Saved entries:
*-*-*
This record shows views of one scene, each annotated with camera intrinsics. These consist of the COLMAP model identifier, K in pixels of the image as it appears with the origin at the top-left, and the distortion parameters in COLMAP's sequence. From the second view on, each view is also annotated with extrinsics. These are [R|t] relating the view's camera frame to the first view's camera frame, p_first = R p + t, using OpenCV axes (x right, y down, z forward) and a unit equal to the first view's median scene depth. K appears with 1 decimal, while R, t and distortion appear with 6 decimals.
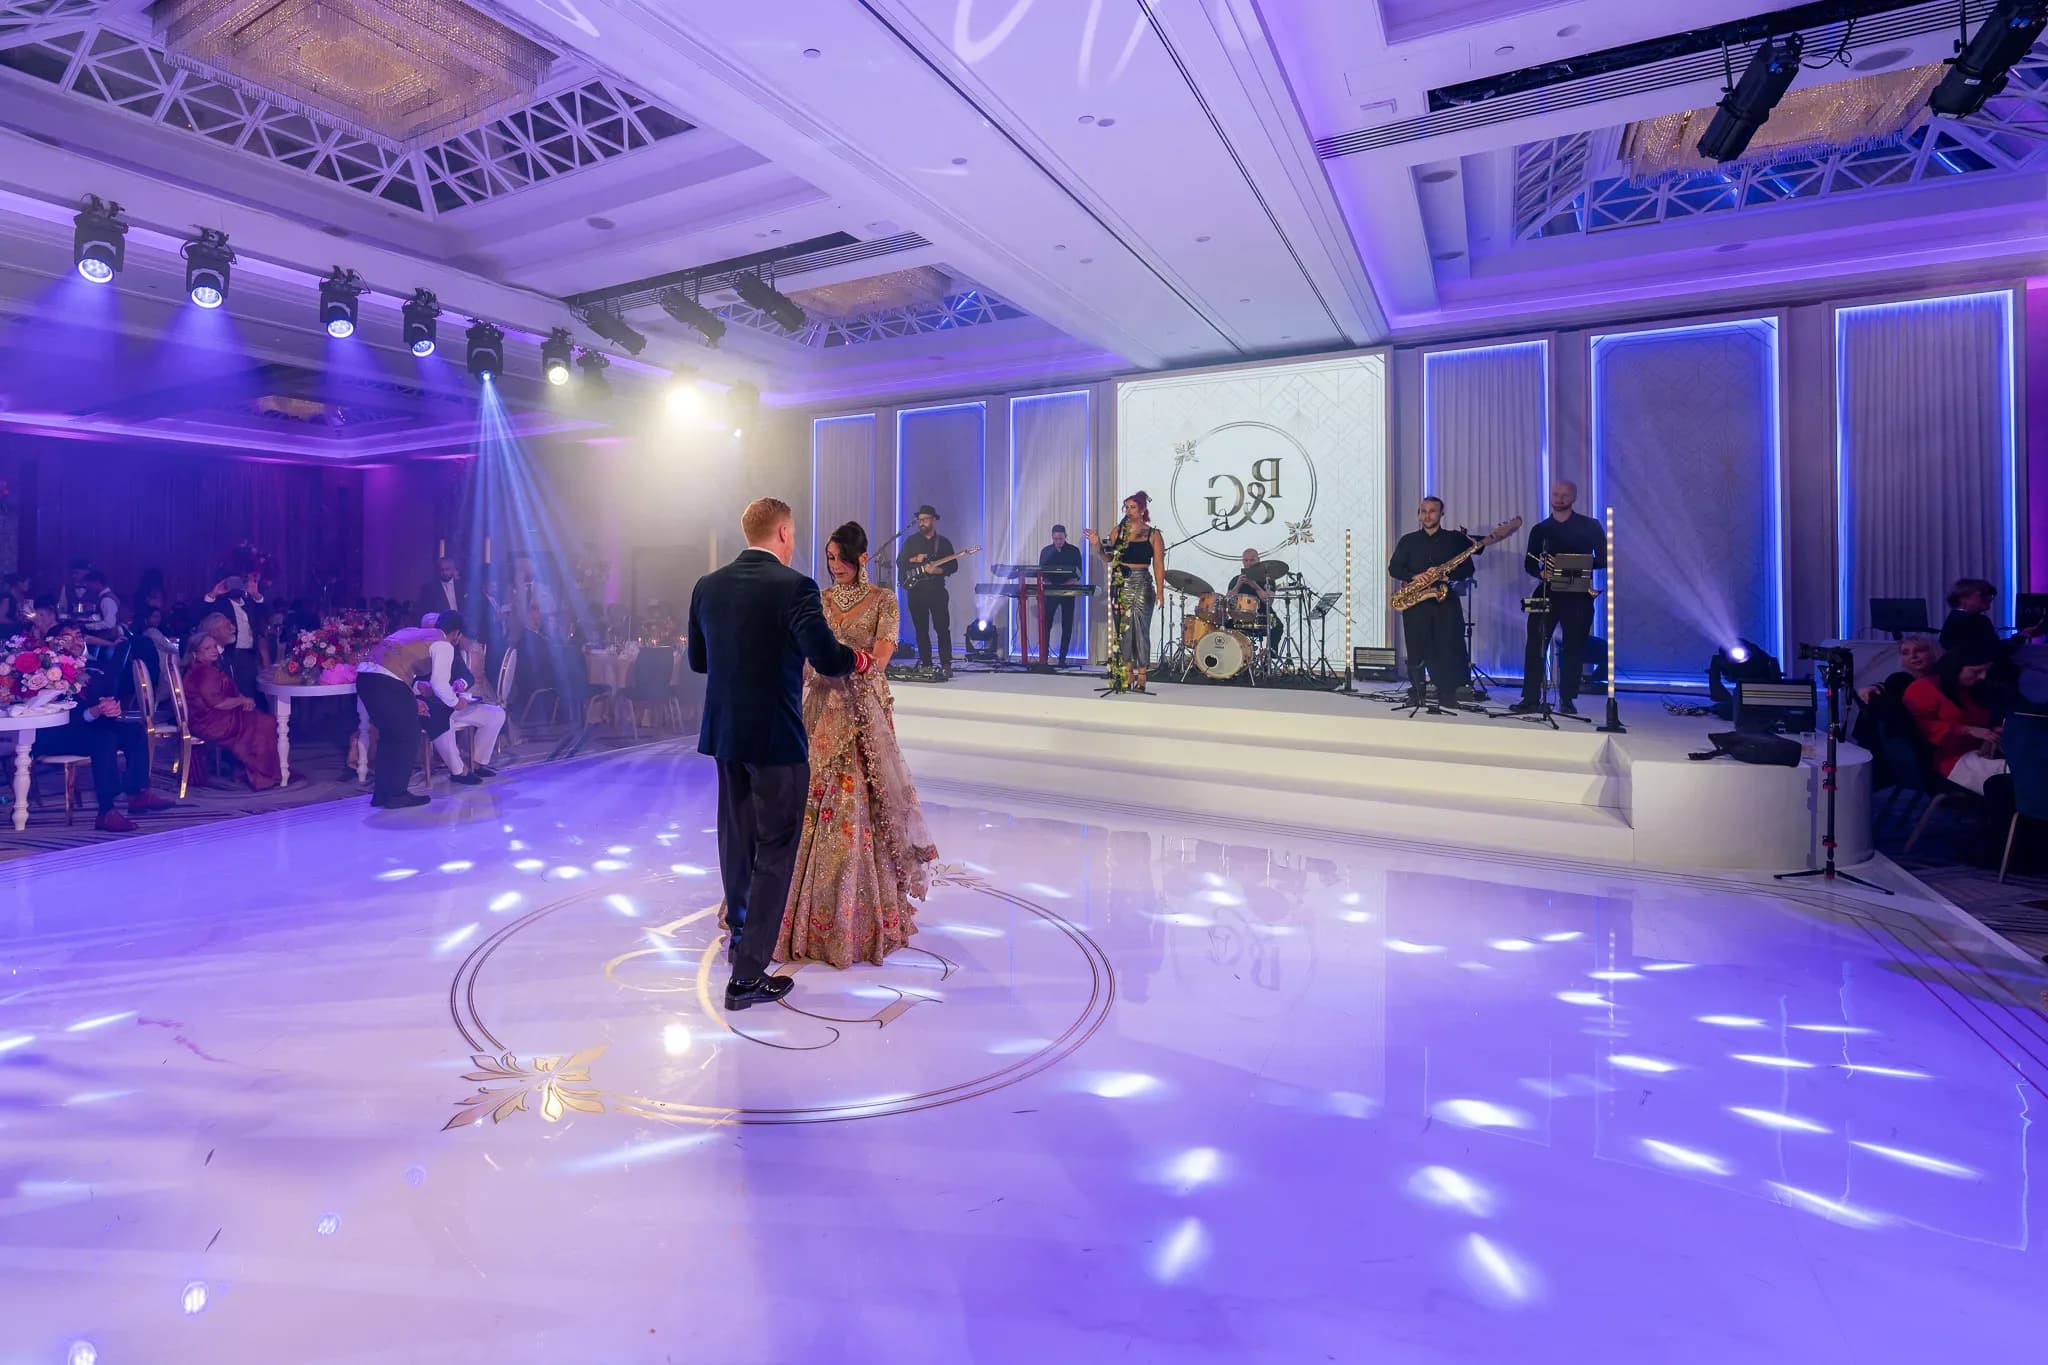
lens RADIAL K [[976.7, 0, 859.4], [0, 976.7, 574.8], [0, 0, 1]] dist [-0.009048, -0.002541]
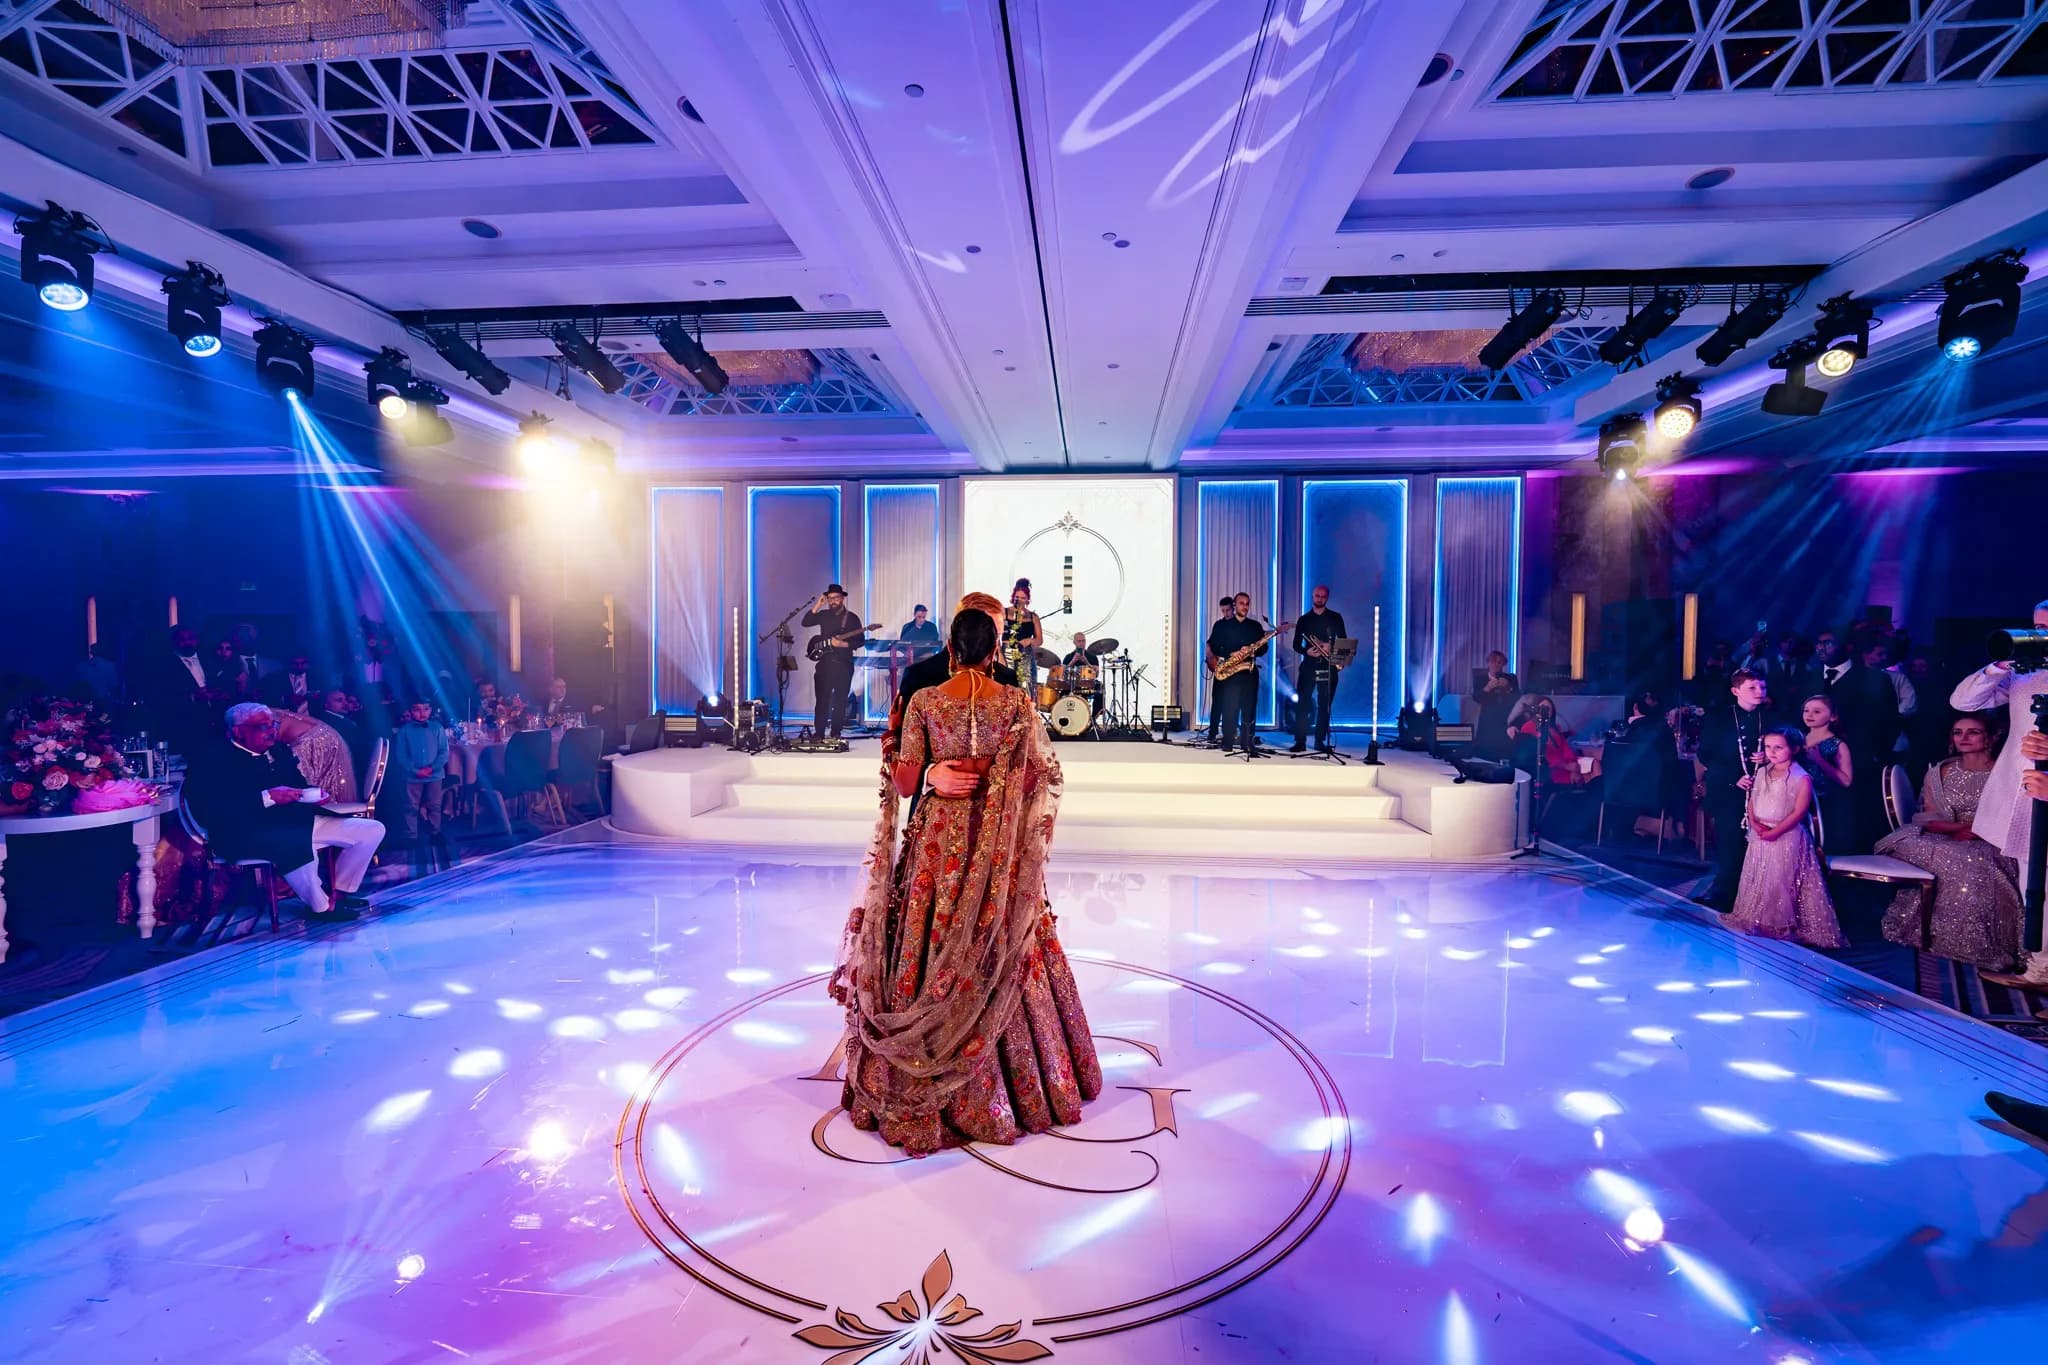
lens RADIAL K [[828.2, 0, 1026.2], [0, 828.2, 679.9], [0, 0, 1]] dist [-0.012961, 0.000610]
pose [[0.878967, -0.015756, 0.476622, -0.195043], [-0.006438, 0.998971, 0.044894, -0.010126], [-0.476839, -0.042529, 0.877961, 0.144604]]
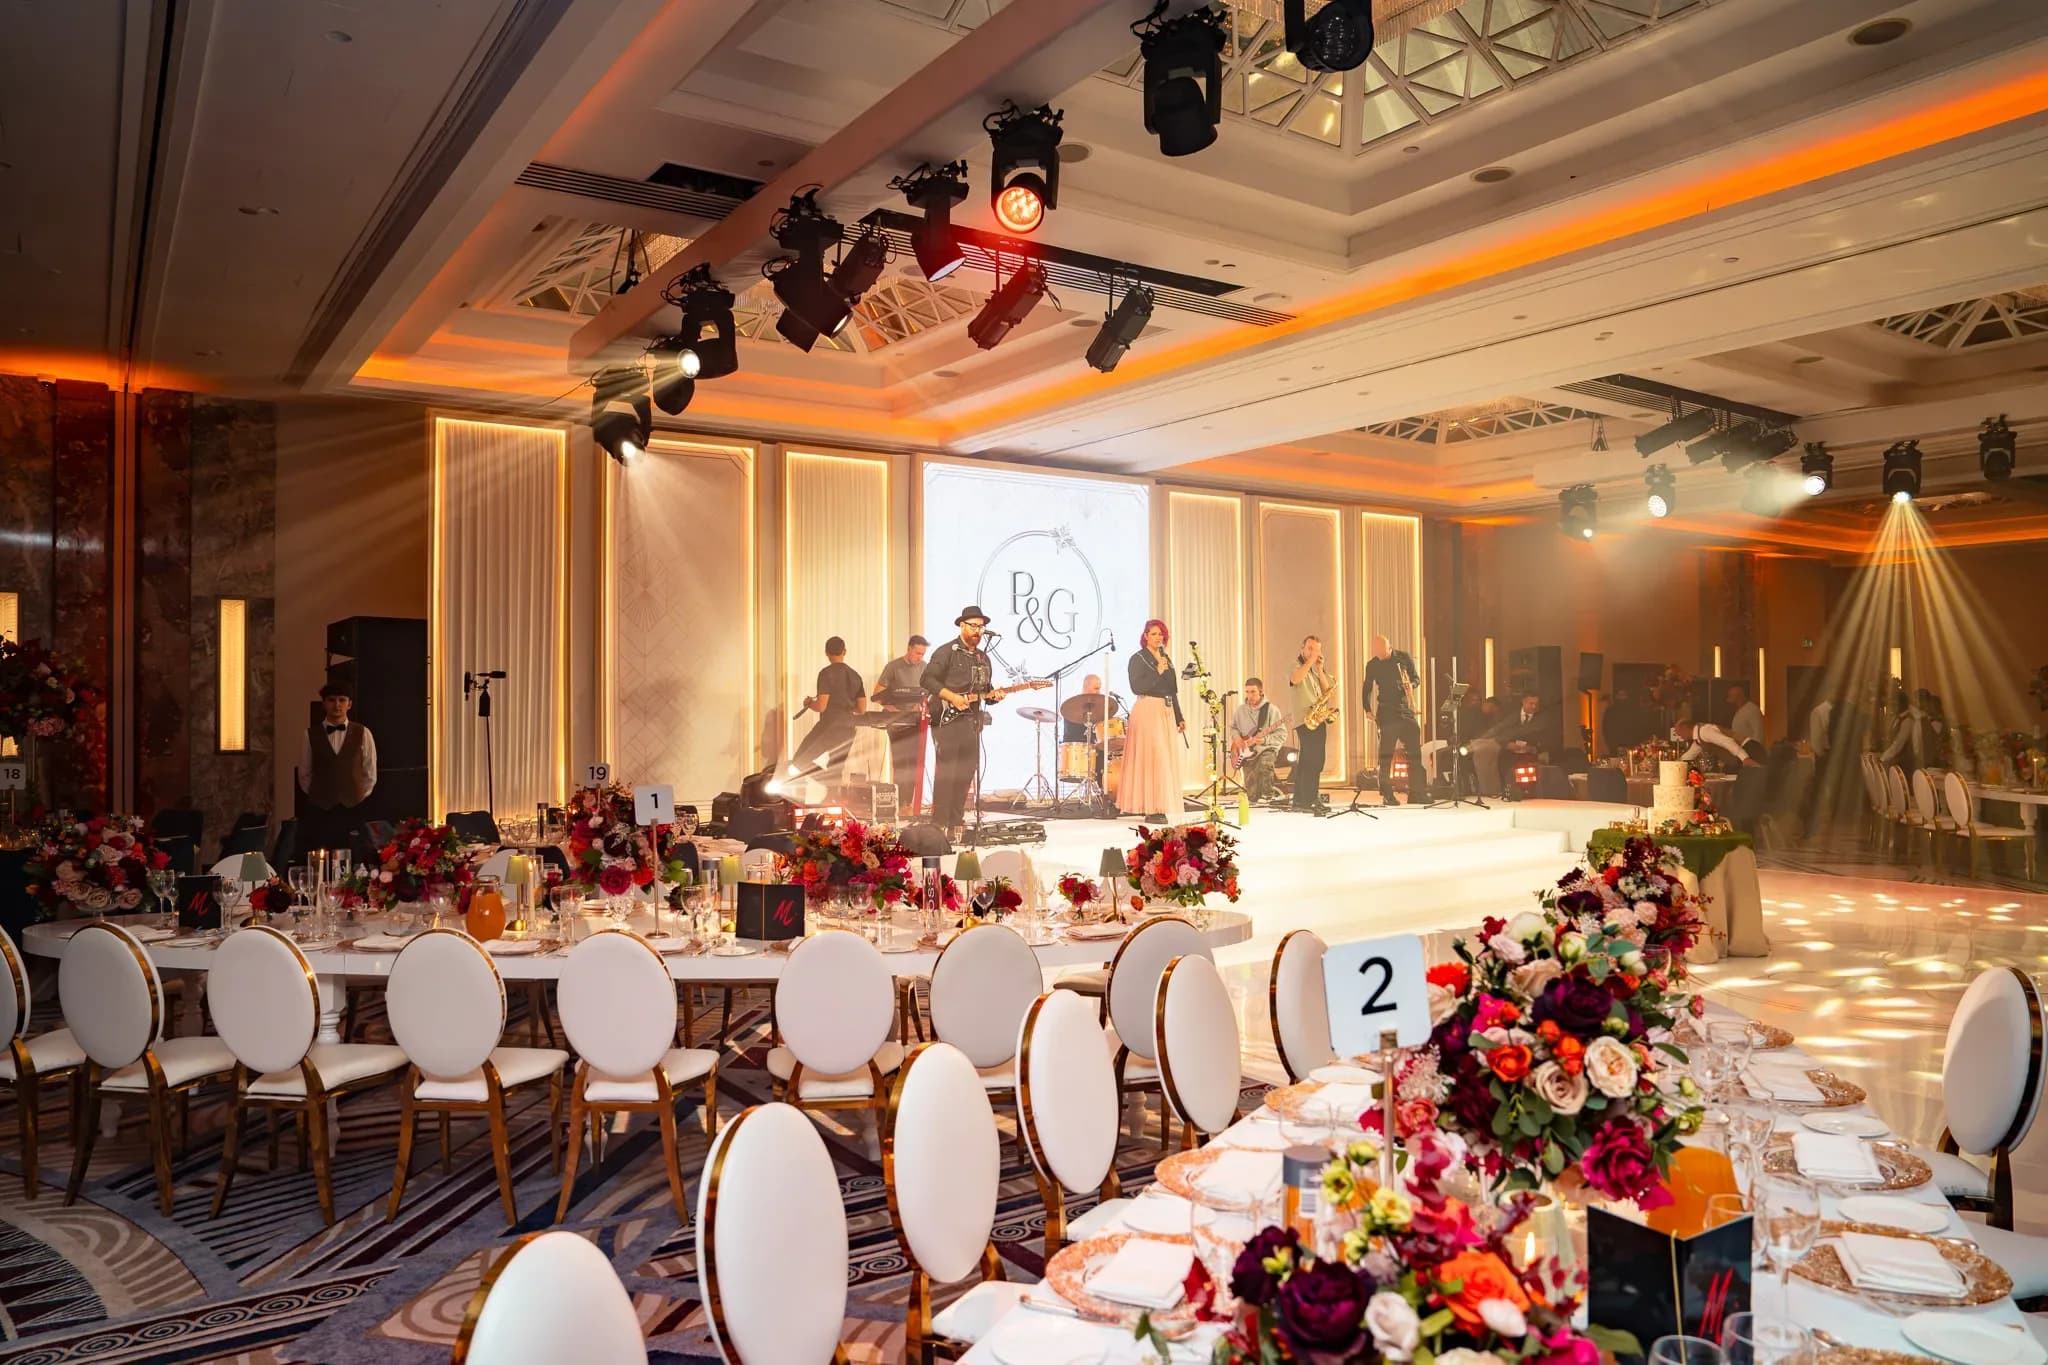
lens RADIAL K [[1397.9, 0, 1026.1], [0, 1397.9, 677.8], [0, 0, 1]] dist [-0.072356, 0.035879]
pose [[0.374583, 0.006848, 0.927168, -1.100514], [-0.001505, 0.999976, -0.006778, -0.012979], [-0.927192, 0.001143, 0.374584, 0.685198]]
*-*-*
* **Task**: Leave out the pictures and set down all of the data exactly.

* **Result of this exercise**:
This record shows views of one scene, each annotated with camera intrinsics. These consist of the COLMAP model identifier, K in pixels of the image as it appears with the origin at the top-left, and the distortion parameters in COLMAP's sequence. From the second view on, each view is also annotated with extrinsics. These are [R|t] relating the view's camera frame to the first view's camera frame, p_first = R p + t, using OpenCV axes (x right, y down, z forward) and a unit equal to the first view's median scene depth. K appears with 1 decimal, while R, t and distortion appear with 6 decimals.
lens RADIAL K [[976.7, 0, 859.4], [0, 976.7, 574.8], [0, 0, 1]] dist [-0.009048, -0.002541]
lens RADIAL K [[828.2, 0, 1026.2], [0, 828.2, 679.9], [0, 0, 1]] dist [-0.012961, 0.000610]
pose [[0.878967, -0.015756, 0.476622, -0.195043], [-0.006438, 0.998971, 0.044894, -0.010126], [-0.476839, -0.042529, 0.877961, 0.144604]]
lens RADIAL K [[1397.9, 0, 1026.1], [0, 1397.9, 677.8], [0, 0, 1]] dist [-0.072356, 0.035879]
pose [[0.374583, 0.006848, 0.927168, -1.100514], [-0.001505, 0.999976, -0.006778, -0.012979], [-0.927192, 0.001143, 0.374584, 0.685198]]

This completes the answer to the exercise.